§ CONSIGNE ÉCRITE 1
Recopiez à l'identique toutes les lignes des enregistrements ci-dessous, sans reproduire les images.
§ CONSIGNE ÉCRITE 2
Reprenez l'extrait sur la musique en Afrique du Sud et écrivez la suite après sa dernière phrase.

§ EXTRAIT DU TEXTE
Une excellente manière de goûter à la pop et aux musiques actuelles d’Afrique du Sud est de se rendre au festival Oppikoppi. Considéré comme l’un des meilleurs rendez-vous musicaux du pays, Oppikoppi offre à voir pendant trois jours la crème du rock, de la pop, du jazz ou de la house locale.

La musique électronique

Quelque chose de frappant en Afrique du sud est à quel point la house et la deep house sont populaires. Bien qu’originaires du Chicago des années 1980, la house – et son pendant plus soul la deep house – ont trouvé ici un foyer d’adoption : elle est diffusée en pleine journée sur les chaînes musicales ou à la radio, les enfants et les personnes âgées dansent dessus, bref, elle n’est pas du tout réservée aux oiseaux de nuit ni cantonnée aux clubs. En résumé, la house est ici une part intégrante de la musique pop. D’ailleurs, le géant de la house sud-africaine, Black Coffee, est un peu une pop star. Pleine de soul, incorporant régulièrement des éléments de musique traditionnelle, la house de Black Coffee fait la part belle aux voix et accueille souvent des chanteurs célèbres comme Pharrell Williams.

Cette importance de la house dans le pays a également donné naissance à de nombreux sous-genres dont certains sont devenus des piliers de l’industrie musicale. C’est notamment le cas du kwaito. Le kwaito est à l’Afrique du Sud ce que le grime est à l’Angleterre : le hip-hop local. Musique syncopée des townships de Johannesburg, le kwaito est en fait une house très ralentie, gorgée de basses et langoureuse sur laquelle quelqu’un rappe. Comme le hip-hop, le kwaito est devenu un mouvement, une culture, un mode de vie (proche du hip-hop américain, ce qui lui est régulièrement reproché) incarné par des stars. Le « roi du kwaito » est Arthur Mafokate, un des pionniers du genre avec Lebo Mathosa et son groupe Boom Shaka qui ont ouvert la porte à de nombreux artistes : TKZee, Mandoza, Bongo Maffin ou plus récemment le très bon groupe Batuk emmené par le producteur voyageur Spoek Mathambo. Aussi, le fameux duo Die Antwoord et sa rap-rave déglinguée peut être considéré comme une version enragée du kwaito.

§ DONNÉES
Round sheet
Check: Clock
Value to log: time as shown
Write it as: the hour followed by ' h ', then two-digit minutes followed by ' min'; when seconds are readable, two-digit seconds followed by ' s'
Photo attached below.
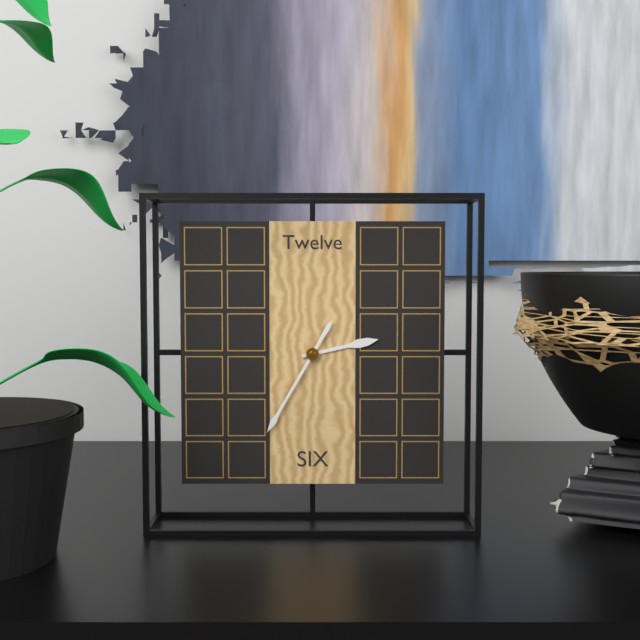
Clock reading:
2 h 35 min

§ RÉPONSE ATTENDUE 1
Round sheet
Check: Clock
Value to log: time as shown
Write it as: the hour followed by ' h ', then two-digit minutes followed by ' min'; when seconds are readable, two-digit seconds followed by ' s'
Photo attached below.
Clock reading:
2 h 35 min

§ RÉPONSE ATTENDUE 2
Récemment, le dernier dérivé local de la house se nomme le gqom (certains prononcent « djikomou », d’autres « klôm »). Apparue dans les townships de Durban au début des années 2010 sous la patte du duo RudeBoyz, cette électronique minimaliste, brute et glaciale mélange musique traditionnelle sud-africaine et house dépouillée et expérimentale. Le résultat est guerrier, fiévreux et hypnotique et s’exporte très bien, emmené par ses porte-drapeau DJ LAG ou DJ Mo Laudiqui qui enchaînent désormais les grands clubs européens.

Quelques bonnes adresses à noter pour goûter à l’électro locale à Johannesburg : le Living Room, non seulement le rooftop le plus sympa de la ville mais aussi un club avec une bonne programmation, le Kitchener’s Carvery Bar, pub trendy vieux de cent ans qui attire la jeunesse branchée avec ses bon DJ sets, le Taboo, plus sophistiqué mais proposant souvent une programmation de qualité. Au Cap, le Cape Town Electronic Music Festival est un rendez-vous dédié aux amateurs de musique électronique pointue.